What always interests me in both this formulation and the recurrent drama it is meant to describe is that people don’t pursue what is a wiser perception about the coming to town of a new president than they seem to know. Marriage is exactly the right analogy, and looking in that light at the relationship of a successful presidential candidate and the Washington he more or less weds, you can understand plenty about your government. So that’s what we will do today. Be warned, there will be no mating jokes. We are talking serious marital infrastructure problems here. You need understand only one special feature: this is never Washington’s first marriage, but always a new president’s first. Everything else will be utterly familiar to you. There are three key elements to consider.
Congress is the precise equivalent of the in-laws. The ceremony was held at their place. By then they were, if not wholly reconciled, at least cheerful of bearing (as in-laws are expected to be on the great day). But throughout the courtship they had had great reservations about the fellow, didn’t think he measured up, didn’t think his attitude toward them was awfully gracious, kept hoping someone more suitable would come along or that the union wouldn’t ever happen … or something.
No such luck. So here they all are. Congressional complaints start at once and they are your essential, hard-core in-law complaints: neglect, a want of deference, a failure to call-or, as we say here, consult. Stories immediately abound about how badly these Congress/in-laws are being treated. The big grapple is over recognition of a changed status. The in-laws do not run things anymore. They do not set the rules or make the final choices. Their well-being is a consideration, but not necessarily the prime one. They are still a crucial part of the family, but ever so slightly pushed over to the side. This comes as a terrible shock. After the first complaints, the president and his people will start rushing over to pay their respects in the regular Sunday-call or holiday-dinner manner, showing they care, showing that the folks on the Hill are needed and that their advice, which is plentiful, is greatly treasured.

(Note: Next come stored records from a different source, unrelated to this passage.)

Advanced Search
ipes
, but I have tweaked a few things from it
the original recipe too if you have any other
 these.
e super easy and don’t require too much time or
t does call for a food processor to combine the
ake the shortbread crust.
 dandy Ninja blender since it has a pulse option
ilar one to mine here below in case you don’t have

But the new administration will also start doing things differently, doing them its own way. All of its handiwork will then be sorrowfully criticized as deeply flawed-more or less as the doglike table manners of everybody’s grandchildren are unceasingly despaired over.
The bureaucrats are the already-in-place household help. They come with the marriage. They are the faithful old family retainers who have been on the job-this very job in this very place-for generations. Without them the whole enterprise collapses, and they know it. Boy, do they know it. They are the only ones who know how to run the washer/dryer. They also already know how to: make lasagne, wax a floor, organize a dinner party, answer the phone and, in general, make everything happen. They do not need instruction in any of these things, actually believing they understand how to do them far better than the one now fecklessly giving them instructions.
These helpers are, as a rule, hardworking, indispensable, contemptuous and intractable. They often say “yes” when they mean “no” or “maybe” or “in good time and I will decide when that is.” Their capacity to infuriate proceeds in part from the fact that they frequently save their employers from making horrendous mistakes and in part from the fact that although they usually appear cooperative and cordial they are rightly suspected of holding the people they work for in low regard. They can be heard from time to time giggling in the pantry, and it is widely felt that it is known whom they are giggling about.
We are the dreadful children from a previous marriage. We are the insolent ones who live there, the brats who can’t be sent away and who absolutely refuse to be lovable. We roll our eyes to heaven and grimace every time the new man speaks. No one, it seems, has any real control over us. We are just there. And we never shut up.
Our first response to the bringing home of yet another would-be authority figure is to show him who’s who and what’s what. We start to lament for his recently departed predecessor, whom we didn’t much care for either, but never mind. We announce with great ferocity and at once what the rules of the household have always been. We are allowed to stay up until 11 o’clock and eat candy bars before dinner and play the damned music as long and as loud as we want. Who does this new person think he is anyway to change the rules?
Inevitably there are early, terrible scenes at dinner. Authority is attempted to be imposed. Sass and abuse of every kind are returned. But the truly devastating thing about us is this: that no matter how terrible it is at dinner and no matter what threats against us are uttered and no matter how many ultimatums are laid down, guess what? We’re there again at breakfast the next morning. And at lunch. And at dinner. Ad infinitum. We live there, you see. We go with the house.
All right, all right-I have been too categorical and mean-minded too broad-brushed and caricaturelike in setting up my scheme, unfair, ungenerous and many other uns. There are plenty of sage and selfless legislators, noble bureaucrats and valiant journalists. I’ll stipulate as much. But there is a truth lurking here. And Bill Clinton has to deal with it. His success will depend on his ability to work with all these difficult parties, not be their patsy and not try to stiff them, but establish the right degree of respect and authority, accessibility and distance. It’s not something you do in 10 days.